Professor Ursula van Beek, who cut her teeth as a researcher on South Africa’s fledgling democracy, is heading up Stellenbosch University’s new unit that will study and measure democracy around the world.
Although democracy is entrenched legally in South Africa, with the Constitution seen as the highest authority in the land, a Constitution alone cannot protect this country’s democracy, now 21 years old, as history shows.
Van Beek said she was concerned by the violence of the recent xenophobic attacks and the defacing of monuments featuring historic figures with links to South Africa’s past. This happened despite a Truth and Reconciliation Commission that was hailed “around the world as an exemplary way in which to deal with a painful past”, she said.
“Xenophobia is a very ugly sentiment and it’s an indication of rising intolerance levels among people and diminishing trust or hope that their (economic or social) situation will improve,” said Van Beek.
A protest in favour of transformation at the University of Cape Town led to the removal of a statue of Cecil John Rhodes and prompted the vandalisation of other statues, from Queen Victoria to Mahatma Gandhi.
“The destruction of statues by the young people of the country indicates a lack of hope for the future and this is particularly concerning because it’s these young people who are going to be taking over the country in the future,” she said.
The new Transformation Research Unit: Democracy Globally was launched in April at Stellenbosch University’s Centre for International and Comparative Politics to monitor and evaluate democracy and makes use of a new research model pioneered by Van Beek and her peers.
The unit is the formalisation of a group made up, for many years, of political scientists, economists, sociologists, historians and academics from around the world who shared a common interest in the study of democracy.
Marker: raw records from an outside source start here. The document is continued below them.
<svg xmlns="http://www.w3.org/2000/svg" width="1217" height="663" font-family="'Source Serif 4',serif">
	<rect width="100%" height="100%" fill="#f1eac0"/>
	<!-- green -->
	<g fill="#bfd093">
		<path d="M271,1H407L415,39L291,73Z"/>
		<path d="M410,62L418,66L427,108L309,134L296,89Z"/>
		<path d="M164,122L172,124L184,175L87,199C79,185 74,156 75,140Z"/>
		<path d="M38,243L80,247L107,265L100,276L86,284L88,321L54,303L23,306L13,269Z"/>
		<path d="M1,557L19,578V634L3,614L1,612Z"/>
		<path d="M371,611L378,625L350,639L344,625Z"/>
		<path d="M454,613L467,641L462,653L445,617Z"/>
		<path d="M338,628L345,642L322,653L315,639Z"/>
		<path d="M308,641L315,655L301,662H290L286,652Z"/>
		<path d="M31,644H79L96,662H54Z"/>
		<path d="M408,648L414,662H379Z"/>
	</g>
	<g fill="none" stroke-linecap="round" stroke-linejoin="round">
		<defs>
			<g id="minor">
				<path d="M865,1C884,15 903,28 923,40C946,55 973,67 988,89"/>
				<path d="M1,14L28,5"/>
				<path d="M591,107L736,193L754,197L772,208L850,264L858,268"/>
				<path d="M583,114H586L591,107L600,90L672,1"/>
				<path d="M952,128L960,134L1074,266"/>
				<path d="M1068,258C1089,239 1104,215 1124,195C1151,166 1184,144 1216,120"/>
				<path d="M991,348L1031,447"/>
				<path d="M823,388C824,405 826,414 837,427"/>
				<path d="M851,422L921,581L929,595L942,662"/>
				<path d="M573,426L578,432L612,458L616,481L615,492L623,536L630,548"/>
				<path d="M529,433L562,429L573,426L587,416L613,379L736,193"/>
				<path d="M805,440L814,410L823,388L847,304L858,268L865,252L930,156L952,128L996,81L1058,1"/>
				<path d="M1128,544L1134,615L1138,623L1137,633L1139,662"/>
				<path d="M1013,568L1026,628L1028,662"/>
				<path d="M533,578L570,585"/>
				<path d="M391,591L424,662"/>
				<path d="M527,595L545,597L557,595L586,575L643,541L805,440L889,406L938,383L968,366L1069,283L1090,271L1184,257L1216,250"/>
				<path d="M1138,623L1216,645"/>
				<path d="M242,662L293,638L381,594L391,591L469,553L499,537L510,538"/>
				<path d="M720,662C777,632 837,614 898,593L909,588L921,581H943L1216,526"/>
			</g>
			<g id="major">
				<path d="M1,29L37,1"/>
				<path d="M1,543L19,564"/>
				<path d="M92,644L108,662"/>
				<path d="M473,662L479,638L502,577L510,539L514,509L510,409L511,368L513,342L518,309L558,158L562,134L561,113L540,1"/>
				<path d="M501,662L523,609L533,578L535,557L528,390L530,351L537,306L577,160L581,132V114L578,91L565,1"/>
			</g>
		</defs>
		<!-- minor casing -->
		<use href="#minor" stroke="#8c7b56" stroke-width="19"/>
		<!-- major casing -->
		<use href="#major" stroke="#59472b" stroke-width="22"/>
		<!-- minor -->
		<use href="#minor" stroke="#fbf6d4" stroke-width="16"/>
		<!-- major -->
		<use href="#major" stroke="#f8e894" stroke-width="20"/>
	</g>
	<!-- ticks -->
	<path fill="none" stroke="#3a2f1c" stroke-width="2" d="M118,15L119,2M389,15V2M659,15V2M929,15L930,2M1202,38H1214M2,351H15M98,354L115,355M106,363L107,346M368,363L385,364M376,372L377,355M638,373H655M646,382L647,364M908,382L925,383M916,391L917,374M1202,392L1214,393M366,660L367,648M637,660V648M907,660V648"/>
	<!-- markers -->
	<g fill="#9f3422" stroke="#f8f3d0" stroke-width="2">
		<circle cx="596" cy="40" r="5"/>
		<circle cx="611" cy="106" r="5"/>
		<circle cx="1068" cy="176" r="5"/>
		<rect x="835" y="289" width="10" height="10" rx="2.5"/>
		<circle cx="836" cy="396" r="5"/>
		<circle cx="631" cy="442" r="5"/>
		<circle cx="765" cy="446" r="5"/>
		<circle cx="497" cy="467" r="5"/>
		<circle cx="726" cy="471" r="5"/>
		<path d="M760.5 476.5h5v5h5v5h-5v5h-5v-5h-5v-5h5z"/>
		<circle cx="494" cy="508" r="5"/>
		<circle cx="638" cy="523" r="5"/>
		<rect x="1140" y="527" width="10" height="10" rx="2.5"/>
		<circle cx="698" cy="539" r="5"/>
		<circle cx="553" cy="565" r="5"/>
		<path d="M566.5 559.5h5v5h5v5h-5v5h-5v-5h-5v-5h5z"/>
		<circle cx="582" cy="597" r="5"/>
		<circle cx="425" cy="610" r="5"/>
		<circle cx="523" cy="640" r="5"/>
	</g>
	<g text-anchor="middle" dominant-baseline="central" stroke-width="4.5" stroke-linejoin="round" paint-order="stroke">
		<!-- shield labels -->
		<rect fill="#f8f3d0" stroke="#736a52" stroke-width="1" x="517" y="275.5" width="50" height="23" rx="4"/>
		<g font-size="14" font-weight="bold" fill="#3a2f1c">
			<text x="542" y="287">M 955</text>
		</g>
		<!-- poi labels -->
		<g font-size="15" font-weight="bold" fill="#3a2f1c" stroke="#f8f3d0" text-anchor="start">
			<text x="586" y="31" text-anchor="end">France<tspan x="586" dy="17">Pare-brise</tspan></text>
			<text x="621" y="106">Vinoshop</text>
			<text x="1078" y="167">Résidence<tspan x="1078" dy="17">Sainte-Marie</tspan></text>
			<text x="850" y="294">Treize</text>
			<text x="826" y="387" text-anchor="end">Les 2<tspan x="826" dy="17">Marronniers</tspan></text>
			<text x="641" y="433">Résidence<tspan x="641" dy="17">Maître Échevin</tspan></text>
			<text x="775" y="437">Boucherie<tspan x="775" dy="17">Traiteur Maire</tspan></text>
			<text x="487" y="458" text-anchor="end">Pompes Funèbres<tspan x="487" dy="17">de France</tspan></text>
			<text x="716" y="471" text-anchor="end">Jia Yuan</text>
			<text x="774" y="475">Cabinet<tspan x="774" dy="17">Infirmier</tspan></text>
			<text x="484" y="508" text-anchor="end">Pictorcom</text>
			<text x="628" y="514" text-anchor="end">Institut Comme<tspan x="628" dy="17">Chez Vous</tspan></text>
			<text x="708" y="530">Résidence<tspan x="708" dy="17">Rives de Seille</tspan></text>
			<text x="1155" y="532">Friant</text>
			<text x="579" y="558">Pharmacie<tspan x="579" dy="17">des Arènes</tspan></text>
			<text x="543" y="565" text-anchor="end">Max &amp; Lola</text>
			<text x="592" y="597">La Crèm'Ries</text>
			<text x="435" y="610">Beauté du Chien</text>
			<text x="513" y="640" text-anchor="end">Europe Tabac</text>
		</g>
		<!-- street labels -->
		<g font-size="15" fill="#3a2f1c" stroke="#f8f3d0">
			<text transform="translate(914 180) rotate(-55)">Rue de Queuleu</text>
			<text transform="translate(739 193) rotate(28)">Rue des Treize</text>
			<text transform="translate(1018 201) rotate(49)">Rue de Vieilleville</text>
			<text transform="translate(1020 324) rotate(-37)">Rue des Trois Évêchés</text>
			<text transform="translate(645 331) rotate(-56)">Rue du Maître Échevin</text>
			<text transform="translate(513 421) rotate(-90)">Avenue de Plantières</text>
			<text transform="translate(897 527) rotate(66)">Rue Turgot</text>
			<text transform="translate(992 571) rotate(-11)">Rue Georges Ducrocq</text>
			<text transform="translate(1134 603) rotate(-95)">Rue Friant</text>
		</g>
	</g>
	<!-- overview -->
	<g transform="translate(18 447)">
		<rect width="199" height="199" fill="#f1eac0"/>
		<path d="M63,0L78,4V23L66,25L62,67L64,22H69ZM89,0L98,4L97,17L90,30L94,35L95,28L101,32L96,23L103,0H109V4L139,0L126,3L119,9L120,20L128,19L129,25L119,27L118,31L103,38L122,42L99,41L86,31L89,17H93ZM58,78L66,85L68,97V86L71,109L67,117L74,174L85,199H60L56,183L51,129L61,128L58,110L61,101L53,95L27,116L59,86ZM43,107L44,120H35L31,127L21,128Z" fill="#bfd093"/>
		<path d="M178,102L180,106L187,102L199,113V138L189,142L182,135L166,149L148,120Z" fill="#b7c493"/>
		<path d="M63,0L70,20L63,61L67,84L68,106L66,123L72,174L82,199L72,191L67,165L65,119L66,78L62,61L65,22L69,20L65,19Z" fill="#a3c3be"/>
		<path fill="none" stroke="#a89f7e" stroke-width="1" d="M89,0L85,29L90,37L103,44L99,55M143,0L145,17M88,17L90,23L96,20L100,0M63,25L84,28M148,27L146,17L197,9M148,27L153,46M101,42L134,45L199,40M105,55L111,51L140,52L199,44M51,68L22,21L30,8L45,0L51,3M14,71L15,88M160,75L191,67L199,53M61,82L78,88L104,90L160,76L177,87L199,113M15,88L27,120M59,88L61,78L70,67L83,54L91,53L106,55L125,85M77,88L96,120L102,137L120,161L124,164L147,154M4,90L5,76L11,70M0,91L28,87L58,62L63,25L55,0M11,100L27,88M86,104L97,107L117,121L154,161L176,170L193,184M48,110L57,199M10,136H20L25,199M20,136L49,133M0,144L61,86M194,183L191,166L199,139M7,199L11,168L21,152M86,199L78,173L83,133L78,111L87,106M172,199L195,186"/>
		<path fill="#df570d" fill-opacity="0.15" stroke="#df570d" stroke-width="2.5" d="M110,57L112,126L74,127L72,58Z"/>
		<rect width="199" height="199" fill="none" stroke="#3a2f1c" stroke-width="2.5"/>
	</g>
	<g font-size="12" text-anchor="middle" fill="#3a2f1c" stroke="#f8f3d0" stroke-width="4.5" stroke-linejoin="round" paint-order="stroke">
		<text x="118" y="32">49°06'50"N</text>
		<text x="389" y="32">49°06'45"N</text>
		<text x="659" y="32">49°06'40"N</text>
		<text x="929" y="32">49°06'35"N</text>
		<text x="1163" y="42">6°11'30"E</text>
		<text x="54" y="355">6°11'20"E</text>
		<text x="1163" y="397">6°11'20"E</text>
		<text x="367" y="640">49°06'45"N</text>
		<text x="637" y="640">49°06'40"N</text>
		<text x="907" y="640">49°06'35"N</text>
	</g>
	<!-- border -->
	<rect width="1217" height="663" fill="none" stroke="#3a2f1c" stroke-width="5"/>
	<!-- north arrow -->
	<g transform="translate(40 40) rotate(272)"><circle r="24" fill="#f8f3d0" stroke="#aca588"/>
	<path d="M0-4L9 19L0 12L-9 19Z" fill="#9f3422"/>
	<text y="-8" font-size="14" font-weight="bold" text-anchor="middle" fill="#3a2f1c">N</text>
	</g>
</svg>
The research, which makes use of new techniques, looks at a variety of countries and touches on their political, civil and socioeconomic factors, among others, all rights jealously guarded by the South African Constitution.
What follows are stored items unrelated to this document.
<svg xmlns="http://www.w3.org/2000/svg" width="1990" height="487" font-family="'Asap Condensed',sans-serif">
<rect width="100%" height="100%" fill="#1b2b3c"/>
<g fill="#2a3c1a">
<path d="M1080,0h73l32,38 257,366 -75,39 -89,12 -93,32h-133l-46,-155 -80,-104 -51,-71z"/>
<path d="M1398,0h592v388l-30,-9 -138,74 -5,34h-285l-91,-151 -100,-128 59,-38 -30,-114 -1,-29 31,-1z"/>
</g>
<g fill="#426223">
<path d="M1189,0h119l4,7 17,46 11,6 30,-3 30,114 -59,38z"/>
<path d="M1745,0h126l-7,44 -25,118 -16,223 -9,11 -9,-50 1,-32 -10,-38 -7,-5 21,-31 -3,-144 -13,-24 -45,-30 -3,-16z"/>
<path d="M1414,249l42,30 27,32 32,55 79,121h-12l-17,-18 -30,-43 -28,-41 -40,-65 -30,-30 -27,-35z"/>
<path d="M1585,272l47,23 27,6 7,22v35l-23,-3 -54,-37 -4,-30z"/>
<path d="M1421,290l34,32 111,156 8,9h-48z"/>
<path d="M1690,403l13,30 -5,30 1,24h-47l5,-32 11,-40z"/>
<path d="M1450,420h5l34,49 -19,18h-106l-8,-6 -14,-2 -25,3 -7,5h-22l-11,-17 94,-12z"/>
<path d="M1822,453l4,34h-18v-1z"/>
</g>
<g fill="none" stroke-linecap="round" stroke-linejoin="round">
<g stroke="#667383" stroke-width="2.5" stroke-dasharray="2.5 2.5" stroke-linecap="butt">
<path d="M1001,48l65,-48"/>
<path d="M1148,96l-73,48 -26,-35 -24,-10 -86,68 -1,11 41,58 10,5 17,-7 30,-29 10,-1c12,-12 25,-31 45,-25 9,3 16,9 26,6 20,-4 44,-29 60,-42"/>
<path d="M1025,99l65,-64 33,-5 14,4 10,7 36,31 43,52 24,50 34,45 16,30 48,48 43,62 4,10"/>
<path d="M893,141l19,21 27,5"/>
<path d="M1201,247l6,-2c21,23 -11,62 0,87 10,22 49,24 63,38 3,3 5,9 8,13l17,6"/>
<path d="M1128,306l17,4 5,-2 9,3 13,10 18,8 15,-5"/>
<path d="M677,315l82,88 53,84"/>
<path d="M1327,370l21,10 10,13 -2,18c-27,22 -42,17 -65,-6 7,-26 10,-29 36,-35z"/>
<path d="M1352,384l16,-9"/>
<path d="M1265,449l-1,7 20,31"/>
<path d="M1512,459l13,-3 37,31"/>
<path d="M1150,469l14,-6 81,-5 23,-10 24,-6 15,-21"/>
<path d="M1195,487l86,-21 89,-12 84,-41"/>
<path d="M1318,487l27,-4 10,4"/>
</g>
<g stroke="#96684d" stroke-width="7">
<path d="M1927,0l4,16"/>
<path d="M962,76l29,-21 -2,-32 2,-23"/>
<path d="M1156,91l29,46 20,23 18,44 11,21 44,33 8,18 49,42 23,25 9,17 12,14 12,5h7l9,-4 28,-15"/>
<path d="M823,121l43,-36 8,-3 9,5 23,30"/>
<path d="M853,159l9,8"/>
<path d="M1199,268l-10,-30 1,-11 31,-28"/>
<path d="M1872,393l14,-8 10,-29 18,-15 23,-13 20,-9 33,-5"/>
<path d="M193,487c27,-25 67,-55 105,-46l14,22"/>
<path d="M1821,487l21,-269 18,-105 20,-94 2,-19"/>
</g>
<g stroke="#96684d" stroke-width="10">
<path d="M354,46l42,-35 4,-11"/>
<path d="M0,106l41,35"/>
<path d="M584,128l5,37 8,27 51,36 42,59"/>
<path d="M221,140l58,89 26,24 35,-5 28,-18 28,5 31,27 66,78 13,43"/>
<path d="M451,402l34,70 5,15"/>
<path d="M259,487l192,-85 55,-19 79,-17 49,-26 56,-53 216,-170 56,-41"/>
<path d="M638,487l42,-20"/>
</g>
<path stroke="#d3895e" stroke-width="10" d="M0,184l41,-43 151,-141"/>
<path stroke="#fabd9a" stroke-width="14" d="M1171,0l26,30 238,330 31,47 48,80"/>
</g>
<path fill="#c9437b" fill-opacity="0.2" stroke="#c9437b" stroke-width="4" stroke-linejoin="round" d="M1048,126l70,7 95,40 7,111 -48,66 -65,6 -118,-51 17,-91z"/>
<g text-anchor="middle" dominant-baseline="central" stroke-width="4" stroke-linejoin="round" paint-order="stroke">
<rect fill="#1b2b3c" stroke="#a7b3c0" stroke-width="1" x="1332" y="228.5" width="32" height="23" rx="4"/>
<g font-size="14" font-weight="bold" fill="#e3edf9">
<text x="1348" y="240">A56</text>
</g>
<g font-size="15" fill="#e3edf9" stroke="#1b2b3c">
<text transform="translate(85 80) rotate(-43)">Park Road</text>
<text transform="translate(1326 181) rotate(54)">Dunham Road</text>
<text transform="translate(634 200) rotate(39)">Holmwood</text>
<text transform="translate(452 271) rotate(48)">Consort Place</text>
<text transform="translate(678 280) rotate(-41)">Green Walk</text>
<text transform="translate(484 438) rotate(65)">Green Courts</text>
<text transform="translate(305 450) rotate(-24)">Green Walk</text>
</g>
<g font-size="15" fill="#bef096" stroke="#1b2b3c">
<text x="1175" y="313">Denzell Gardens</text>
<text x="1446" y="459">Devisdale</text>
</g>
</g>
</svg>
The countries reviewed are: South Africa, Poland, Germany, South Korea, Chile, Turkey and Sweden.
The first five were specifically selected in 2000 because they were classified as “a leading example of democratisation in their respective regions”.
Van Beek, who made South Africa her home in 1990 when she moved here from Zambia where her husband had been working on a mine, delivered her first research project in 1995 — a year after South Africa’s first democratic elections.
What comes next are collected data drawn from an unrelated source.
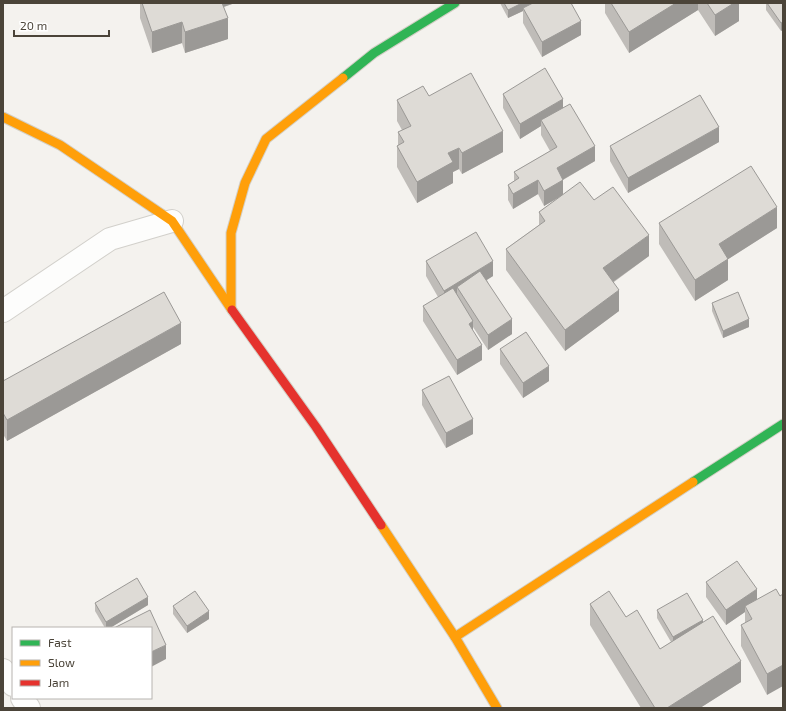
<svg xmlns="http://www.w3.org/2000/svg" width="786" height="711" font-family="'Exo 2',sans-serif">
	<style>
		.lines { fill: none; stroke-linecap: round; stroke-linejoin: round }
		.street-casing { stroke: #d2d0cb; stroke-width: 24 }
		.fast-casing { stroke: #d3cfc5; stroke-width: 11 }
		.slow-casing { stroke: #d3cfc5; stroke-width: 11 }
		.jam-casing { stroke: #d3cfc5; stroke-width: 11 }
		.street { stroke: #fdfdfc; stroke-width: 22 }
		.fast { stroke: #30b455; stroke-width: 9 }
		.slow { stroke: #ff9f0a; stroke-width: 9 }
		.jam { stroke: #e5322d; stroke-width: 9 }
		.wall { fill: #bfbcb8 }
		.shaded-wall { fill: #9b9996 }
		.building { fill: #dedbd6; stroke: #9b9996 }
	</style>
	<rect width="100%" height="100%" fill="#f4f2ee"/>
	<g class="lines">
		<defs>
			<g id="street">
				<path d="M3 311 110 239 172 221"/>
				<path d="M3 670 13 685"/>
				<path d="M22 698 29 708"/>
			</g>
			<g id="fast">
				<path d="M343 78 374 53 455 3"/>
				<path d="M693 482 783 424"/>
			</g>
			<g id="slow">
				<path d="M3 117 60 145 172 221 232 310"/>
				<path d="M231 308V233L245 183 266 139 343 78"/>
				<path d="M381 525 455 637 497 708"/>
				<path d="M455 637 693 482"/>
			</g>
			<path id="jam" d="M232 310 316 427 381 525"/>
		</defs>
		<use href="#street" class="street-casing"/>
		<use href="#fast" class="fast-casing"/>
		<use href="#slow" class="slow-casing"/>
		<use href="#jam" class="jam-casing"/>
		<use href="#street" class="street"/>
		<use href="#fast" class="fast"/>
		<use href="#slow" class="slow"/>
		<use href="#jam" class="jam"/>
	</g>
	<g class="wall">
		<path d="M140 3H235L224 7 228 39 185 53 182 43 152 53 140 18Z"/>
		<path d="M500 3H571L581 35 542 57 523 23V11L508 18Z"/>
		<path d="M605 3H739V21L715 36 698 10 629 53 605 13Z"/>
		<path d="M766 3H783L781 31 766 10Z"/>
		<path d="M503 94 563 108 595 161 563 180V194L594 200 649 256 614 282 619 311 565 351 506 270V249L539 225V212L558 198 544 206 538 194 513 209 508 200V185L514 181V172L550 151 541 135V126L520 139 503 108Z"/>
		<path d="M429 96 503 152 462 174 459 169 453 172V183L417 203 397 167V146L398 145V132L402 130 397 121V100Z"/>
		<path d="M719 142 628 193 610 161V146Z"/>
		<path d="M659 223 777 228 728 259V280L695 301 659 244Z"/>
		<path d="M426 261 493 276 487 280 512 334 488 350 473 327V332L482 360 457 375 423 321V306L438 297 426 276Z"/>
		<path d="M712 303 749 327 723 338 712 311Z"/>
		<path d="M181 344 7 441 3 434V381Z"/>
		<path d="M500 349 549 381 523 398 500 364Z"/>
		<path d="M422 390 473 434 446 448 422 405Z"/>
		<path d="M706 582 757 600 776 589 767 695 741 646V625L745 623V612L726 625 706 597Z"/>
		<path d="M95 603 148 605 110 628H105L95 611Z"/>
		<path d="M590 604 660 649 671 642 657 618V610L703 623 741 682 700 708H641L590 625Z"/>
		<path d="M173 606 209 619 187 633 173 614Z"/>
	</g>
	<g class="shaded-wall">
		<path d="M217 3H235L217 9Z"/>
		<path d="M522 3H538L523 8V11L508 18V10Z"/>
		<path d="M676 3H698V10L629 53V32Z"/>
		<path d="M734 3H739V21L715 36V15Z"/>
		<path d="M228 18V39L185 53V32Z"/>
		<path d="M581 21V35L542 57V42Z"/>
		<path d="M182 22V43L152 53V32Z"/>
		<path d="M783 22V30L781 31V23Z"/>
		<path d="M563 99V114L541 120V126L520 139V124Z"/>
		<path d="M719 127V142L628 193V178Z"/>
		<path d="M503 131V152L462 174V153Z"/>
		<path d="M595 146V161L557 183V168Z"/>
		<path d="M459 148V169L453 172V183L417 203V182L448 153Z"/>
		<path d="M538 180V194L513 209V194Z"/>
		<path d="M563 180V195L544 206V191Z"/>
		<path d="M777 207V228L719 265V244Z"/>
		<path d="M649 235V256L603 289V268Z"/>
		<path d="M728 259V280L695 301V280Z"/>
		<path d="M493 261V276L462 295 457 287V298L444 306V291Z"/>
		<path d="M619 290V311L565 351V330Z"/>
		<path d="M512 319V334L488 350V335Z"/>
		<path d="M749 319V327L723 338V331Z"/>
		<path d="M473 321V336L469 324Z"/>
		<path d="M181 323V344L7 441V420Z"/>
		<path d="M482 345V360L457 375V360Z"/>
		<path d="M549 366V381L523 398V383Z"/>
		<path d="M473 419V434L446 448V433Z"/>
		<path d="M757 589V604L745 606V612L726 625V610Z"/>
		<path d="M148 597V605L110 628H106V622Z"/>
		<path d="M209 611V619L187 633V626Z"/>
		<path d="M703 620V627L673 645V637Z"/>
		<path d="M166 645V659L151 667V652Z"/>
		<path d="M741 661V682L700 708H667Z"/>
		<path d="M783 665V686L767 695V674Z"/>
	</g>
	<g class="building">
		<path d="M142 3H222L228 18 185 32 182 22 152 32Z"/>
		<path d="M504 3H522L508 10Z"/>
		<path d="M533 3H571L581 21 542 42 523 8Z"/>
		<path d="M611 3H676L629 32Z"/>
		<path d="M707 3H734L715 15Z"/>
		<path d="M767 3H783V22L781 23Z"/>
		<path d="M545 68 563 99 520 124 503 94Z"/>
		<path d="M471 73 503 131 462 153 459 148 448 153 453 162 417 182 397 146 404 142 398 132 411 126 397 100 423 86 429 96Z"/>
		<path d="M700 95 719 127 628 178 610 146Z"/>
		<path d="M570 104 595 146 557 168 563 180 544 191 538 180 513 194 508 185 519 178 514 172 557 147 541 120Z"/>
		<path d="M751 166 777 207 719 244 728 259 695 280 659 223Z"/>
		<path d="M580 182 594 200 613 187 649 235 603 268 619 290 565 330 506 249 545 221 539 212Z"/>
		<path d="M476 232 493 261 444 291 426 261Z"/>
		<path d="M480 271 512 319 488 335 457 287Z"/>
		<path d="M453 288 473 321 469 324 482 345 457 360 423 306Z"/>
		<path d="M164 292 181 323 7 420 3 413V381Z"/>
		<path d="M738 292 749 319 723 331 712 303Z"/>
		<path d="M526 332 549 366 523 383 500 349Z"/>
		<path d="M449 376 473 419 446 433 422 390Z"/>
		<path d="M737 561 757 589 726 610 706 582Z"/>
		<path d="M137 578 148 597 106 622 95 603Z"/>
		<path d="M776 589 780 596 783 594V665L767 674 741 625 752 619 745 606Z"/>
		<path d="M195 591 209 611 187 626 173 606Z"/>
		<path d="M609 591 626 617 637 610 660 649 713 616 741 661 667 708H655L590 604Z"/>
		<path d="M687 593 703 620 673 637 657 610Z"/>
		<path d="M150 610 166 645 151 652V628H114Z"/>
	</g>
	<rect width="786" height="711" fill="none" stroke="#4b4439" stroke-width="8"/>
	<rect x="12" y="627" width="140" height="72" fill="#ffffff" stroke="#b7b4b0"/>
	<rect x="20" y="640" width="20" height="6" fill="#30b455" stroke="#b7b4b0"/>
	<text x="48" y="647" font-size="12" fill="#4b4439">Fast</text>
	<rect x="20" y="660" width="20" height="6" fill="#ff9f0a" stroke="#b7b4b0"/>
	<text x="48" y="667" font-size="12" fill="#4b4439">Slow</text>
	<rect x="20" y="680" width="20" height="6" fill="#e5322d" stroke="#b7b4b0"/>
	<text x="48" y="687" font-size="12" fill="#4b4439">Jam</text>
	<path d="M14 30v6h95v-6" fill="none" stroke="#4b4439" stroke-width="2"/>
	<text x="20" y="30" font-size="12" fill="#4b4439" stroke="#ffffff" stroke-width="3" paint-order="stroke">20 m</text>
</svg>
It compared the political transitions of her country of birth, Poland, and South Africa.
“They arrived at democracy from two extreme pole positions. One departed from a communist regime where egalitarian values were thoroughly assimilated by a vast majority of the population; the other emerged from the apartheid regime that generated intolerable inequalities. Yet the issue of attaining equality is as important in one society as it is in the other,” she said.
The research by Van Beek and the international research group discovered, perhaps controversially from a human rights perspective, that some authoritarian governments were better at providing access to some of the rights enshrined in the Constitution during an economic downturn, including housing and education, than were more democratic governments.
“As an authoritarian regime they are more able to make instant decisions to turn around the economy and make use of resources at their disposal to assist citizens. Democracies are slower to react,” she said.
“I am not suggesting, however, that we should forgo democracy because there are also some terrible authoritarian governments.”
Van Beek has received awards for her work from the Human Sciences Research Council, the Daimler Chrysler Foundation in Germany and the Bank of Sweden Tercentenary Foundation in Stockholm.
Van Beek said she wants the new unit to bring young people on board. “We [the founders] want the next generation to take forward the research, so that it can continue once we are gone, and new ideas can be introduced,” she said.